Dengan media massa yang tidak berimbang ini, maka banyak masyarakat Indonesia
yang akan bingung dengan calon pemimpin yang akan dipilihnya, hal ini akan
memberikan dampak yang buruk. Masyarakat hanya akan disuguhi mengenai salah satu

partai politik saja dan pemberitaannya pun hanya sekedar yang baik-baik saja (menutupnutupi kejelekan).
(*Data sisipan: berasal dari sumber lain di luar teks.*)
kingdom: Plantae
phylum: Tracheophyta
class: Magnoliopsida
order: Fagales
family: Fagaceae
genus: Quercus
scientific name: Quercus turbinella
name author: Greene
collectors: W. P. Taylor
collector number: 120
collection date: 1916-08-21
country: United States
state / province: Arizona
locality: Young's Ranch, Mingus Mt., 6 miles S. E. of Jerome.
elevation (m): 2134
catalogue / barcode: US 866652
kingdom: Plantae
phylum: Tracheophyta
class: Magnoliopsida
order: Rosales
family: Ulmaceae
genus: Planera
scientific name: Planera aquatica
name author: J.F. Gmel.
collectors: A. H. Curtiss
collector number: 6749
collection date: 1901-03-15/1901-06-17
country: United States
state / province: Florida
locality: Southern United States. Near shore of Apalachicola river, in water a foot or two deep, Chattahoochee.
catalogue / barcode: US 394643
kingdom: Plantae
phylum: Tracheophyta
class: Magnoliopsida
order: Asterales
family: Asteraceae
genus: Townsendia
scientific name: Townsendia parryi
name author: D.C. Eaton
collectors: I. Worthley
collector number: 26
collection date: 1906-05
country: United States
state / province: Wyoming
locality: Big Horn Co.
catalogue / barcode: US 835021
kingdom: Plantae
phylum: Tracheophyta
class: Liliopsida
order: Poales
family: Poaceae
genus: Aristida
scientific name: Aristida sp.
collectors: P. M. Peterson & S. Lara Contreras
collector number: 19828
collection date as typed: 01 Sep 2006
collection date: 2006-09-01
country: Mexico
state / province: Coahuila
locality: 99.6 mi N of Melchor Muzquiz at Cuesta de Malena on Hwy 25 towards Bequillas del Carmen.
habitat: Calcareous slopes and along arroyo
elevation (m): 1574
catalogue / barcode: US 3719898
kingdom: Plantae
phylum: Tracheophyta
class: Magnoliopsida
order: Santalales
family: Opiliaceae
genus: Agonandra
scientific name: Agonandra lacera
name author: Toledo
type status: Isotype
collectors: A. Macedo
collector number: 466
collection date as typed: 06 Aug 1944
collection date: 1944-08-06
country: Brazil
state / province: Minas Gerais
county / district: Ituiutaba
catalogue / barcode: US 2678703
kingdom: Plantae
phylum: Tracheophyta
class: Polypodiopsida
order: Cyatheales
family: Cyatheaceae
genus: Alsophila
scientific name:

Sangat jelas, jika partai politik mendominasi salah satu media massa maka hal ini tak
ubahnya disebut sebagai pembajakan. Maka mau jadi apakah Indonesia jika pemberitaan
(media massanya) telah dibajak. Dalam hal ini sangat diharapkan peran serta para insan
pers untuk memberitakan berita yang positif dan negatif secara obyektif bukan
subyektif.

Fungsi memengaruhi media massa secara implisit terdapat pada tajuk/editorial, features,
iklan, artikel dan sebagainya. Khalayak dapat terpengaruh oleh iklan-iklan yang
ditayangkan televisi ataupun surat kabar. Saat ini fungsi memengaruhi ini sangat besar
dampaknya kepada khalayak karena khususnya pada saat dalam rangka merayakan
Pilpres 2014 kemarin, semua calon sangat kuat iklan atau pemberitaanya yang tayang di
media. Tujuannya apa, ya jelas tujuannya untuk mempengaruhi masyarakat indonesia
agar mau memilihnya pada tanggal 9 juli kemarin. Media sepertinya dapat melakukan
apa saja agar dapat meyakinkan masyarakat kepada calonnya, walaupun dengan
melakukan tayangan yang jelas-jelas menjatuhkan salah satu lawan. Nah hal inilah yang
menjadi akar perbincangan kita, dimana sebagaimana besar pengaruh media dalam
fungsi memengaruhinya kepada khalayak kita.
Sudah seharusnya kita sadar bahwa tidak semua informasi, berita, pengetahuan yang
diberitakan oleh media sesuai dengan kenyataan yang sesungguhnya. Banyak informasi
bertebaran namun sejatinya bukan yang diinginkan atau yang dibutuhkan masyarakat,
melainkan informasi yang sudah ditunggangi kepentingan penguasa media untuk
melakukan propaganda terhadap masyarakat, oleh karena itu masyarakat harus lebih jeli
dalam menilai dan mempercayai informasi ataupun berita yang di beritakan pada media.